Two pressure points hit Tropicana Field on Saturday evening. One likely will be forgotten. One likely won’t.
When home-plate umpire Vic Carapazza ejected Yankees manager Aaron Boone and hitting coach Marcus Thames from Game 2 of the seven-inning doubleheader, it drew further attention to the tension surrounding the eventual 5-3 Yankees loss to the Rays, one sparked by the Rays repeatedly throw high and tight to Yankees batters to continue the ill will between these two AL East rivals.
An unusually taciturn Boone explained he got the fifth-inning hook after protesting the heave-ho of Thames, which he felt was unjustified.
Asked what Thames said to be thrown out, Boone replied, “Nothing. Nothing.” The Yankees manager said of Carapazza, “He misinterpreted what Marcus said.”
The chirping from the Yankees’ dugout could be heard on television by virtue of the empty stands, and that anger emanated from a trio of pitches thrown high and tight to Yankees players, two to DJ LeMahieu (in separate at-bats) and one to Gio Urshela. The last one, by Rays right-hander Andrew Kittredge to LeMahieu, immediately preceded the turbulence, as LeMahieu ended the top of the fifth with a comebacker for a groundout.
“I think it was more just about the history,” Aaron Judge explained. “Having somebody throw at [Austin] Romine’s head a couple of years ago. You don’t usually forget stuff like that. To continue to throw up and in, up and in, that’s tough.
“We’ve got a lot of big hitters up there. We know they’re going to throw in, but to miss that far up and in that many times, you’re going to get a little barking from the dugout. It’s just the lineup we have. We’ve got a lot of big power hitters that can drive the baseball, so a lot of teams are really going to try to back us off the plate. It’s something we know. It’s something they’ve done for years now. They want to come in and back us off so they can open up the outer side of the plate.

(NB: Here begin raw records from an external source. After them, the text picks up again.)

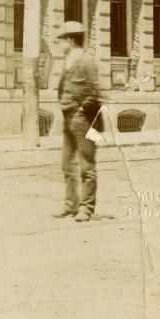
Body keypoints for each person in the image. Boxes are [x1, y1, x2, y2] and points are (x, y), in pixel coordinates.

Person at [53, 20, 105, 222]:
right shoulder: (69, 60)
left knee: (86, 167)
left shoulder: (85, 61)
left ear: (70, 40)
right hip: (69, 118)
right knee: (67, 165)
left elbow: (95, 92)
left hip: (85, 120)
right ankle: (70, 205)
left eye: (60, 41)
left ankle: (86, 209)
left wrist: (81, 111)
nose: (58, 45)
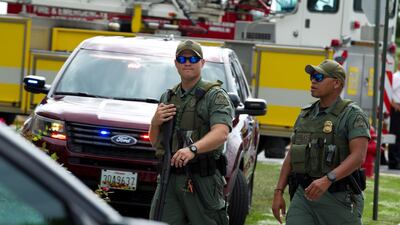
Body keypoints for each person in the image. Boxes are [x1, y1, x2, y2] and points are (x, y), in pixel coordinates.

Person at [271, 59, 370, 225]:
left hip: (339, 198)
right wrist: (279, 191)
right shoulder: (306, 115)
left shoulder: (352, 115)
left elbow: (358, 156)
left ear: (336, 83)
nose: (313, 81)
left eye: (319, 77)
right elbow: (292, 155)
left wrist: (327, 179)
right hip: (305, 196)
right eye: (311, 77)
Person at [148, 40, 234, 225]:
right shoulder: (168, 96)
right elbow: (156, 142)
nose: (188, 62)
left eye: (193, 58)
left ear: (202, 63)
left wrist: (192, 149)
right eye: (182, 58)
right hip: (169, 178)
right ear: (176, 63)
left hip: (202, 179)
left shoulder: (215, 95)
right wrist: (155, 122)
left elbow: (221, 133)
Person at [388, 68, 400, 169]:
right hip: (397, 108)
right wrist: (394, 104)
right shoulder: (396, 77)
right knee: (395, 135)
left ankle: (397, 160)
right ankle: (393, 161)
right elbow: (388, 91)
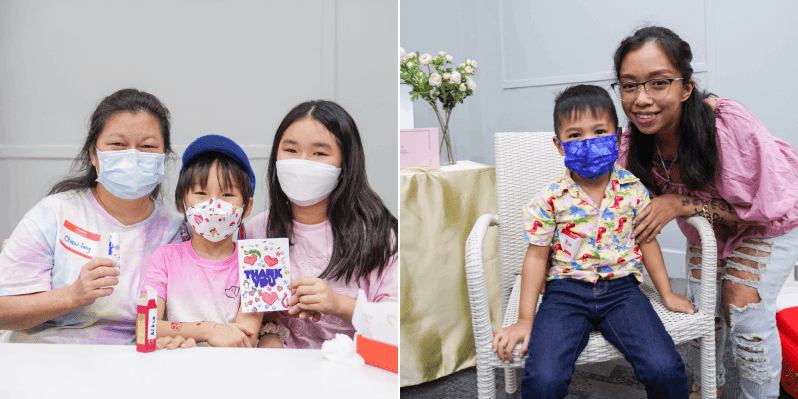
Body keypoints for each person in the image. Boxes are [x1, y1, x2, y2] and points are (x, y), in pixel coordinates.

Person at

It’s just something we’ve got to deal with, but I know our pitchers are going to protect us.”
It was Kittredge, on Sept. 27, 2018, at The Trop, who threw behind the head of Romine. He has since joined the Tigers. The now retired CC Sabathia responded by drilling Tampa Bay catcher Jesus Sucre and, upon getting ejected, pointed to Kittredge in the Rays’ dugout and declared, “That’s for you, [expletive]!”

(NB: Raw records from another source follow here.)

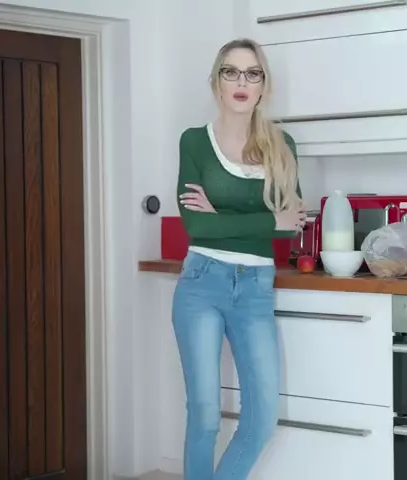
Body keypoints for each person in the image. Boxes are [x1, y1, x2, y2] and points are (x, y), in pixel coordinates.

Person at [171, 38, 306, 479]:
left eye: (253, 73)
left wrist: (224, 216)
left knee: (262, 419)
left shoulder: (282, 145)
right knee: (205, 416)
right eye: (231, 72)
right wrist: (266, 219)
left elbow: (291, 225)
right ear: (216, 82)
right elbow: (197, 227)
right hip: (202, 282)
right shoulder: (194, 141)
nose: (241, 82)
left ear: (264, 84)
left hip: (254, 289)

Judge confirmed Kittredge was the primary target of the Yankees’ animosity, saying, “Anytime someone throws at a guy’s head, you don’t forget that.”
These teams generally don’t like each other, though. Last year, benches cleared during a game at Yankee Stadium when Sabathia and Avisail Garcia jawed at each other.
Sunday’s series finale presents one last opportunity, for now, for anger, misinterpretations, knockdowns and whatever else these two rivals can produce, the absence of fans not leading to an absence of intensity.